The League brings those friendships to mind. It doesn’t hold up a mirror to my fantasy football experience, or if it does, it’s of the funhouse variety. The show shares lineage with Seinfeld and It’s Always Sunny in Philadelphia in that its main characters are as lovable as rabid goats. All have endearing qualities, but all have had their souls digested by the quest for their league’s championship trophy. They’re an NFL coach’s wet dream turned nightmare: they put their teams first, and will go to any length to get an edge, social mores and general goodness be damned. (Strike the nightmare part if the coach in question is William Stephen Belichick.)
In the sixth season premiere, for instance, the gang conducts their fantasy draft in a synagogue.
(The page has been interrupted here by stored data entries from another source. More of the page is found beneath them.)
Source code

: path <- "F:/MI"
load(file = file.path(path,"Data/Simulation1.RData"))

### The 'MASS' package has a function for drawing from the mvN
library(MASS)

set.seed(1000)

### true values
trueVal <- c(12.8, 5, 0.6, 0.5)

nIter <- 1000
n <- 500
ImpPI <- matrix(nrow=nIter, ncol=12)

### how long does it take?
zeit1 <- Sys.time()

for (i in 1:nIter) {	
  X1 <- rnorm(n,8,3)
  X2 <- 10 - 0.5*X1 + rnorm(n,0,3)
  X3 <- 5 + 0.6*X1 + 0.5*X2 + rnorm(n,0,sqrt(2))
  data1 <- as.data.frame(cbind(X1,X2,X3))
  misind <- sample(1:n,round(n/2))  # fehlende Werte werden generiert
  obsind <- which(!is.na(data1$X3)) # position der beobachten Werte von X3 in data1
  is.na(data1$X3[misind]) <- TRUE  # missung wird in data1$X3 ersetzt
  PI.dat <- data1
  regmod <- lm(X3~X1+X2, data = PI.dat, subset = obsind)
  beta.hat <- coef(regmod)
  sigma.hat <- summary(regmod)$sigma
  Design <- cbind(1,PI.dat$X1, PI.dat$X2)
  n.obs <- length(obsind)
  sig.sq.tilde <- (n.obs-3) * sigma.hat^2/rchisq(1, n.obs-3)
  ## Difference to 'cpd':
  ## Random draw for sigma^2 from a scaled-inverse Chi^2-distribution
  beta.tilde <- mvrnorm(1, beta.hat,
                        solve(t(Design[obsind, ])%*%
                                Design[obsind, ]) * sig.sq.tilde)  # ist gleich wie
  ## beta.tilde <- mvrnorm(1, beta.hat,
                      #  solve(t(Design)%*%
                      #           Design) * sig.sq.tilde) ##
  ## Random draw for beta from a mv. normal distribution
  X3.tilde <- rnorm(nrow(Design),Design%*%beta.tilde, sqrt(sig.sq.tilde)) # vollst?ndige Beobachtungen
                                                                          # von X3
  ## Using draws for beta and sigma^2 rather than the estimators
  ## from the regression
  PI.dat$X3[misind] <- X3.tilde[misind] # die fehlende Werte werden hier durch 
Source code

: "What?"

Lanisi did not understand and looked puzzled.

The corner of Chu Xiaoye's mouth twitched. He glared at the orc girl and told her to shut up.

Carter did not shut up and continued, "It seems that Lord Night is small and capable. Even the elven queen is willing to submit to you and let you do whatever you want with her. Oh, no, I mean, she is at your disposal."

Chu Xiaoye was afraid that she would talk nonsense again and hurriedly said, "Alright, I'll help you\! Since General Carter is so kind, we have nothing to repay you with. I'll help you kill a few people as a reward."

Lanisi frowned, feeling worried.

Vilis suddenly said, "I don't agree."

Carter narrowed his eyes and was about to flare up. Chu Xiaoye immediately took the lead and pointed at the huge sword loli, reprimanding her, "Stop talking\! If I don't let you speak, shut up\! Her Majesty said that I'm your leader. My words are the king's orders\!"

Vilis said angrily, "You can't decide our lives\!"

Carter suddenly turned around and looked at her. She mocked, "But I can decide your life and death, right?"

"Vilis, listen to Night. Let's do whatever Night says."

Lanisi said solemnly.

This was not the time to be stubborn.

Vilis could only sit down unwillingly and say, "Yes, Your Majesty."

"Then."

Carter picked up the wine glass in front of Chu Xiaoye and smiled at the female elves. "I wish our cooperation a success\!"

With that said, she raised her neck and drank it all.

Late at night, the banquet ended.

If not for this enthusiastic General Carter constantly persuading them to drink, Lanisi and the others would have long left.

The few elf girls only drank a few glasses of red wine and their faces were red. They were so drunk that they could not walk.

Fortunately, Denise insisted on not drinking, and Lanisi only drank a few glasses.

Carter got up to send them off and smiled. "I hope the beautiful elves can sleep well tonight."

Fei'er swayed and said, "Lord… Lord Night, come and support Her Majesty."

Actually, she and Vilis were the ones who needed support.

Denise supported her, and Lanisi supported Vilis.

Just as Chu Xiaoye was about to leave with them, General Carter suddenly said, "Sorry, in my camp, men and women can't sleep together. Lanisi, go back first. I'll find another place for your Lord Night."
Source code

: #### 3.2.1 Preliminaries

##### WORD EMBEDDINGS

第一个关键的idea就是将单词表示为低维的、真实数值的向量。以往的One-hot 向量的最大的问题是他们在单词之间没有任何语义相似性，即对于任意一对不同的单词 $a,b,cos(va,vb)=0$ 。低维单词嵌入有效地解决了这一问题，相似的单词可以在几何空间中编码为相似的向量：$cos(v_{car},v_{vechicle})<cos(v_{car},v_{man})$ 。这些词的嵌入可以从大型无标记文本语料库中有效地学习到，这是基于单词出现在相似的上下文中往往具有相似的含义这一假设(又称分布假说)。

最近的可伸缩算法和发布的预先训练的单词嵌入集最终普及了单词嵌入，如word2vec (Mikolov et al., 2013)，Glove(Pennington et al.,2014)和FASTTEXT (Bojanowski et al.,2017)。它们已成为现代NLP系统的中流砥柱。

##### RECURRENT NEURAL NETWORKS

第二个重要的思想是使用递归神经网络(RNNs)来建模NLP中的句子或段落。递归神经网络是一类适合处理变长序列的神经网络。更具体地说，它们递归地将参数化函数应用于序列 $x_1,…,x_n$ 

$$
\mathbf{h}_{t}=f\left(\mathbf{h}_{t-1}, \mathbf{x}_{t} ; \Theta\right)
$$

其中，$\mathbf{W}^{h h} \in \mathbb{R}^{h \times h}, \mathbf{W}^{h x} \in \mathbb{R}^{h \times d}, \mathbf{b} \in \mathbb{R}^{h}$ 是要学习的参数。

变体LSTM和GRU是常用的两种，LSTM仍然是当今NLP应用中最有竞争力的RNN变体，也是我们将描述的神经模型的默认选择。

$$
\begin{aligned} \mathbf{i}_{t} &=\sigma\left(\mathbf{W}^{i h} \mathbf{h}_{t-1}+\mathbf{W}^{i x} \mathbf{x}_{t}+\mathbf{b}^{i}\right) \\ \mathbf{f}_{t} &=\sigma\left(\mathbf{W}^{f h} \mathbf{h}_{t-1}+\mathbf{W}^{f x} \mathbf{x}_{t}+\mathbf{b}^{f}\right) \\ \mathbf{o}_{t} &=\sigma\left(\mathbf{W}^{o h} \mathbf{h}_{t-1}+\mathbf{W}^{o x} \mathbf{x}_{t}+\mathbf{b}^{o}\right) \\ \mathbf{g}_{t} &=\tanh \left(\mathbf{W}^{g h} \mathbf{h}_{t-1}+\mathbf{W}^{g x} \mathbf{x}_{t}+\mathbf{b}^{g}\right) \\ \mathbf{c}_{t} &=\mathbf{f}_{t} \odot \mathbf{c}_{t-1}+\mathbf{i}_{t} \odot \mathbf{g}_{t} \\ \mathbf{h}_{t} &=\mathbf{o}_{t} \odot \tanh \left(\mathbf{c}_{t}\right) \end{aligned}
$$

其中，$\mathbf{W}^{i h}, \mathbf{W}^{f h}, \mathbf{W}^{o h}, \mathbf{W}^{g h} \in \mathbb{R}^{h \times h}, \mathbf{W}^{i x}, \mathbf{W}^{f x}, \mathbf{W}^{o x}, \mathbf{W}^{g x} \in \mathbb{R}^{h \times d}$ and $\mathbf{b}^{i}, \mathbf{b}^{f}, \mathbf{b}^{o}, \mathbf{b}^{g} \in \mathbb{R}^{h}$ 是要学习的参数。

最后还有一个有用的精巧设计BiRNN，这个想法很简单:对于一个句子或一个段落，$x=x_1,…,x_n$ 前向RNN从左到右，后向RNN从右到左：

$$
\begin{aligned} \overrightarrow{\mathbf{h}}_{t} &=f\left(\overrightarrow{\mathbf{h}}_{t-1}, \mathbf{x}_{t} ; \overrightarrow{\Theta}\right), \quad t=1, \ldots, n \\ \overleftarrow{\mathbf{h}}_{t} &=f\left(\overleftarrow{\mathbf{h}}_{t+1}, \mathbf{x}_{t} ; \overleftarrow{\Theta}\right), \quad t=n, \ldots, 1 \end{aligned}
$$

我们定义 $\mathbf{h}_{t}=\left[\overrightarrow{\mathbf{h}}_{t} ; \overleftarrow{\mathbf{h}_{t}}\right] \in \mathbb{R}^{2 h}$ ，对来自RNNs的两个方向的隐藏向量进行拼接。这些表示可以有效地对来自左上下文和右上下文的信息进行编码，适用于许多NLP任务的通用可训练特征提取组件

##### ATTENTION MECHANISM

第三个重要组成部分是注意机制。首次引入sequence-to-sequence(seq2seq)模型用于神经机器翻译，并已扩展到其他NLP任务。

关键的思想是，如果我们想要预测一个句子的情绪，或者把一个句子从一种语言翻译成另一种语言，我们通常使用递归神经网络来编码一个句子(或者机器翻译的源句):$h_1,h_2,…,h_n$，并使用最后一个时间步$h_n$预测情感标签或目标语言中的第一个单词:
During a funeral. Of a league member. No matter; they press on with the draft, the deceased’s team included (“Ted would have wanted it this way,” they agree). The draft is interrupted by grieving family members, and the draft board is hurriedly stuffed into the coffin. A redraft is out of the question, as each owner wants very badly to maintain his or her current roster, and the chase is on to recover the document of record from a pinewood box destined for dirt. Hilarity ensues.
It isn’t the highest of brows, nor does it have to be. On Wednesday night, I just wanted to kick back and enjoy some vicarious life. So I watched The League, and I laughed and I smiled, and before you know it, my crap day was gone. The show brought perspective. All the stuff that happened still happened, but it didn’t matter quite so much anymore. I was looking forward to setting my week’s lineup. I was happier. I was enjoying myself. I was doing what I reckon we should try to do while alive.
It’s a powerful thing, no? The idea that a 22-minute television program can change the course of 24 hours? That’s what happened to me. Down turned to up, frown turned to smile, and red turned to black. And it was thanks, if in a roundabout way, to fantasy football. Our imaginations tend to atrophy as we get older, but thanks to football or LARPing or whatever else, we can still escape into a fantasy world.